## DIRECTIVE 1
Reproduce the patch reply below word for word.

## PROVIDED TEXT
──────────────────────────────
Re: [PATCH v11 5/9] hugetlb_cgroup: add accounting for shared mappings

From: Mina Almasry
Date: Thu Feb 06 2020 - 15:09:51 EST


On Thu, Feb 6, 2020 at 11:34 AM Mike Kravetz <mike.kravetz@xxxxxxxxxx> wrote:
>
> On 2/3/20 3:22 PM, Mina Almasry wrote:
> > For shared mappings, the pointer to the hugetlb_cgroup to uncharge lives
> > in the resv_map entries, in file_region->reservation_counter.
> >
> > After a call to region_chg, we charge the approprate hugetlb_cgroup, and if
> > successful, we pass on the hugetlb_cgroup info to a follow up region_add call.
> > When a file_region entry is added to the resv_map via region_add, we put the
> > pointer to that cgroup in file_region->reservation_counter. If charging doesn't
> > succeed, we report the error to the caller, so that the kernel fails the
> > reservation.
> >
> > On region_del, which is when the hugetlb memory is unreserved, we also uncharge
>
> Lines of commit message wrap.
>

Will fix.

> > the file_region->reservation_counter.
> >
> > Signed-off-by: Mina Almasry <almasrymina@xxxxxxxxxx>
> >
> > ---
> >
> > Changes in v11:
> > - Created new function, hugetlb_cgroup_uncharge_file_region to clean up
> > some #ifdefs.
> > - Moved file_region definition to hugetlb.h.
> > - Added copy_hugetlb_cgroup_uncharge_info function to clean up more
> > #ifdefs in the middle of hugetlb code.
> >
> > Changes in v10:
> > - Deleted duplicated code snippet.
> >
> > Changes in V9:
> > - Updated for hugetlb reservation repareting.
──────────────────────────────
## DIRECTIVE 2
Write out the records, starting at the line that contains "phylum: Tracheophyta" and continuing through the last line of the records.

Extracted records
──────────────────────────────
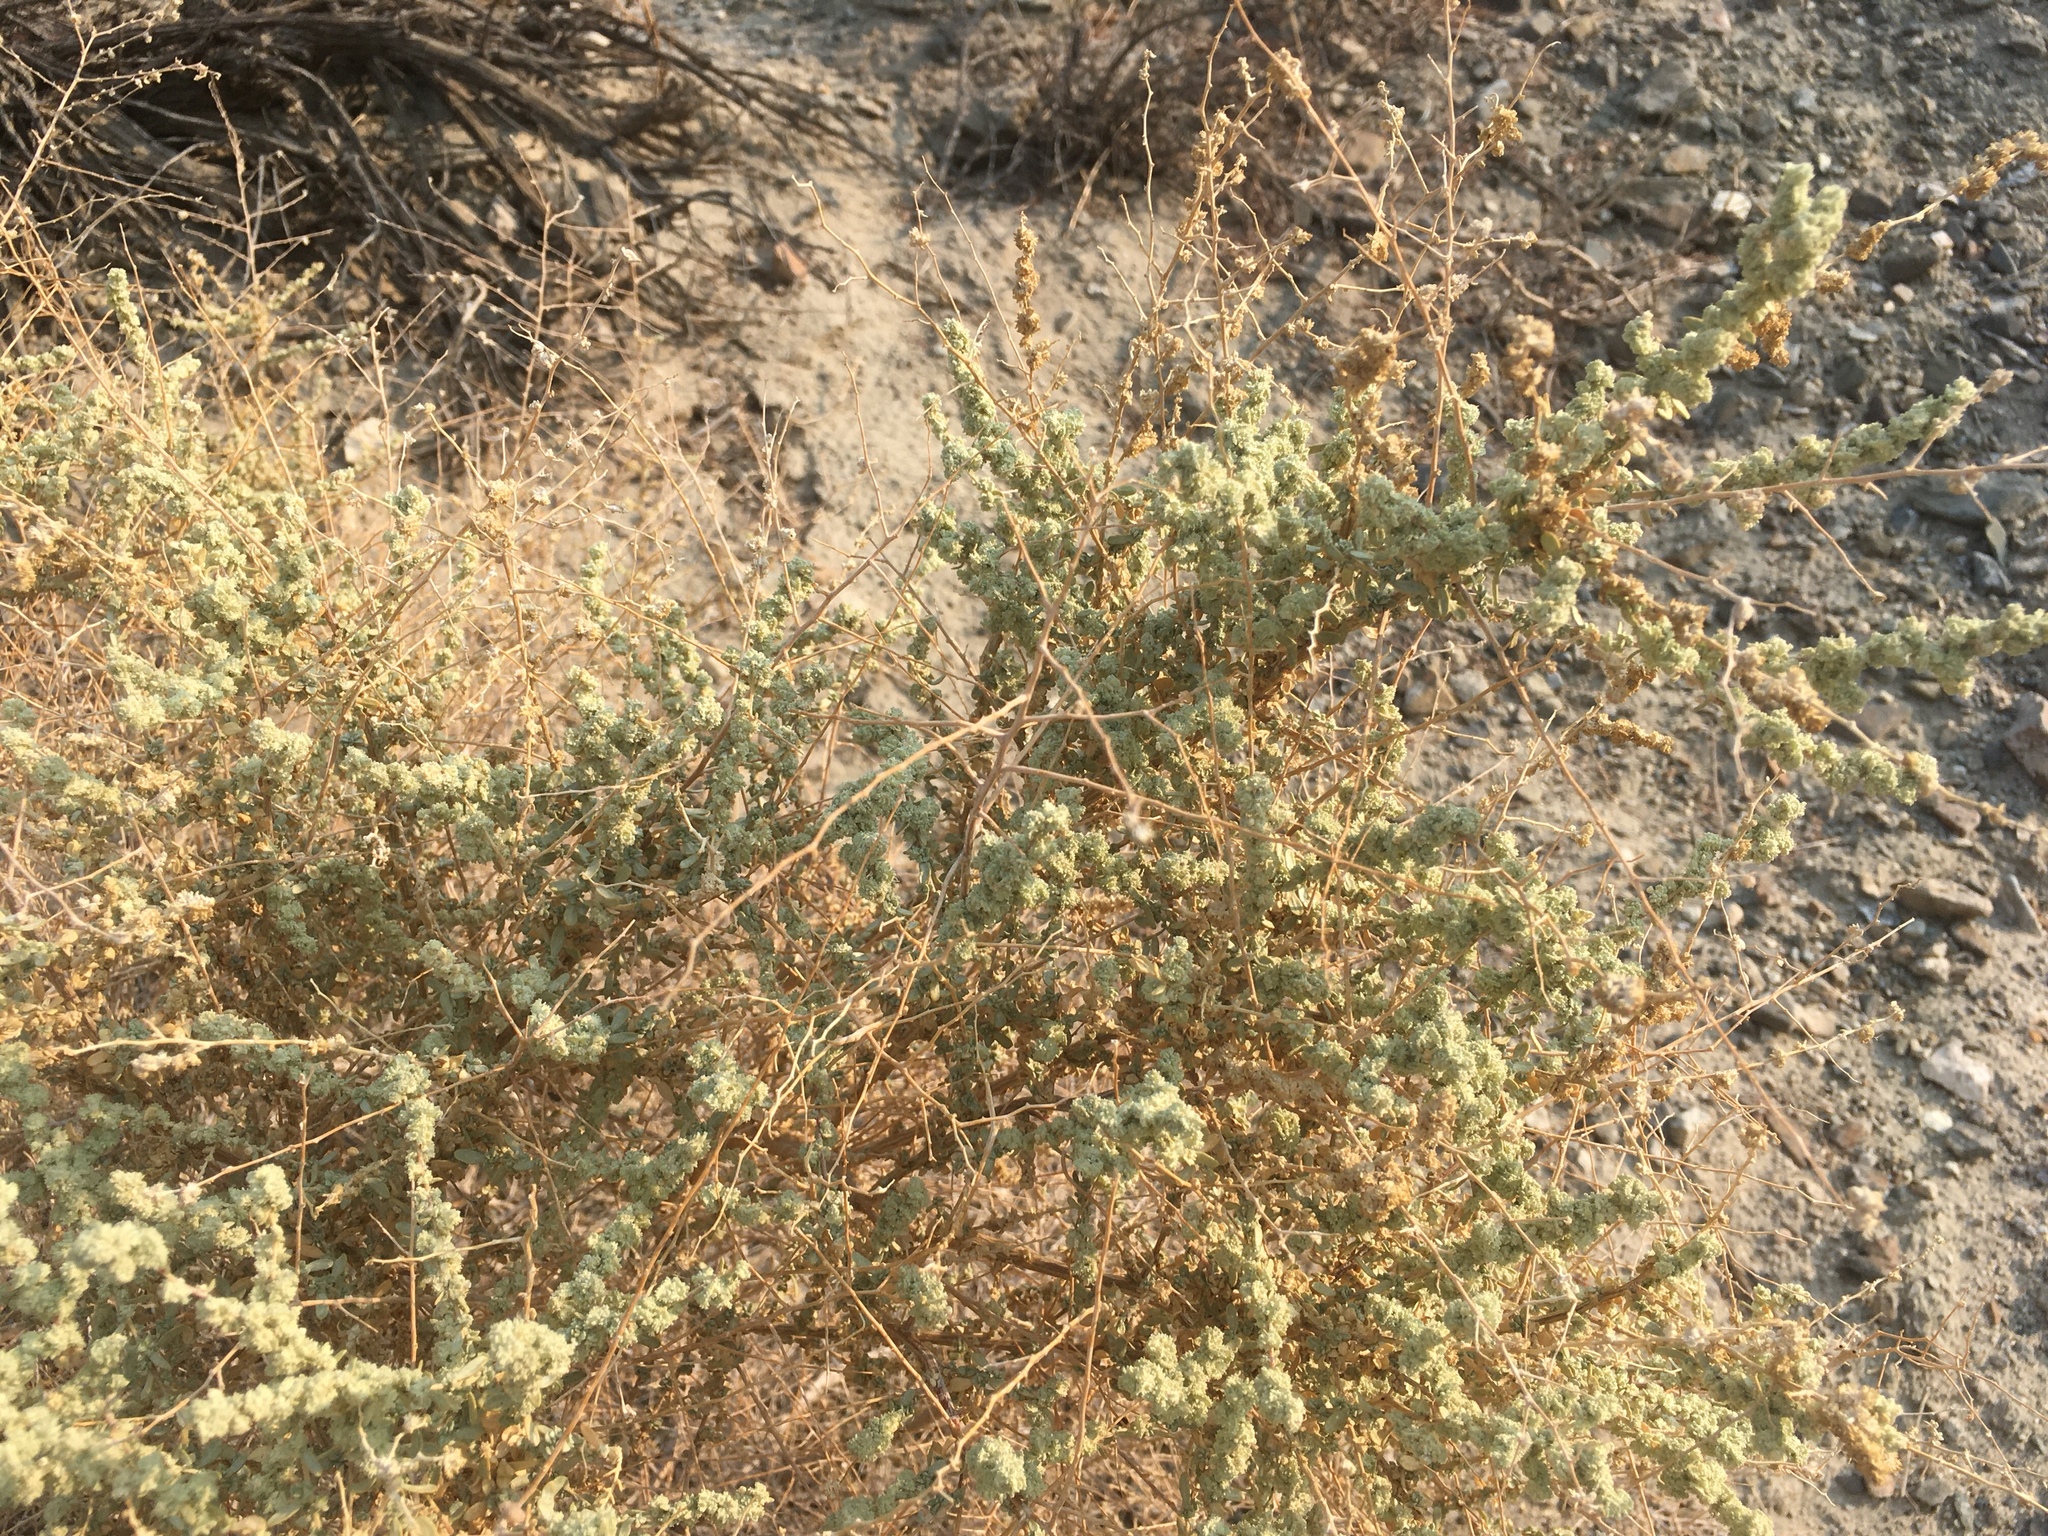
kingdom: Plantae
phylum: Tracheophyta
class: Magnoliopsida
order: Caryophyllales
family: Amaranthaceae
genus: Atriplex
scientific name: Atriplex polycarpa
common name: Desert saltbush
──────────────────────────────
## COMPLETE ANSWER 1
Re: [PATCH v11 5/9] hugetlb_cgroup: add accounting for shared mappings

From: Mina Almasry
Date: Thu Feb 06 2020 - 15:09:51 EST


On Thu, Feb 6, 2020 at 11:34 AM Mike Kravetz <mike.kravetz@xxxxxxxxxx> wrote:
>
> On 2/3/20 3:22 PM, Mina Almasry wrote:
> > For shared mappings, the pointer to the hugetlb_cgroup to uncharge lives
> > in the resv_map entries, in file_region->reservation_counter.
> >
> > After a call to region_chg, we charge the approprate hugetlb_cgroup, and if
> > successful, we pass on the hugetlb_cgroup info to a follow up region_add call.
> > When a file_region entry is added to the resv_map via region_add, we put the
> > pointer to that cgroup in file_region->reservation_counter. If charging doesn't
> > succeed, we report the error to the caller, so that the kernel fails the
> > reservation.
> >
> > On region_del, which is when the hugetlb memory is unreserved, we also uncharge
>
> Lines of commit message wrap.
>

Will fix.

> > the file_region->reservation_counter.
> >
> > Signed-off-by: Mina Almasry <almasrymina@xxxxxxxxxx>
> >
> > ---
> >
> > Changes in v11:
> > - Created new function, hugetlb_cgroup_uncharge_file_region to clean up
> > some #ifdefs.
> > - Moved file_region definition to hugetlb.h.
> > - Added copy_hugetlb_cgroup_uncharge_info function to clean up more
> > #ifdefs in the middle of hugetlb code.
> >
> > Changes in v10:
> > - Deleted duplicated code snippet.
> >
> > Changes in V9:
> > - Updated for hugetlb reservation repareting.

## COMPLETE ANSWER 2
phylum: Tracheophyta
class: Magnoliopsida
order: Caryophyllales
family: Amaranthaceae
genus: Atriplex
scientific name: Atriplex polycarpa
common name: Desert saltbush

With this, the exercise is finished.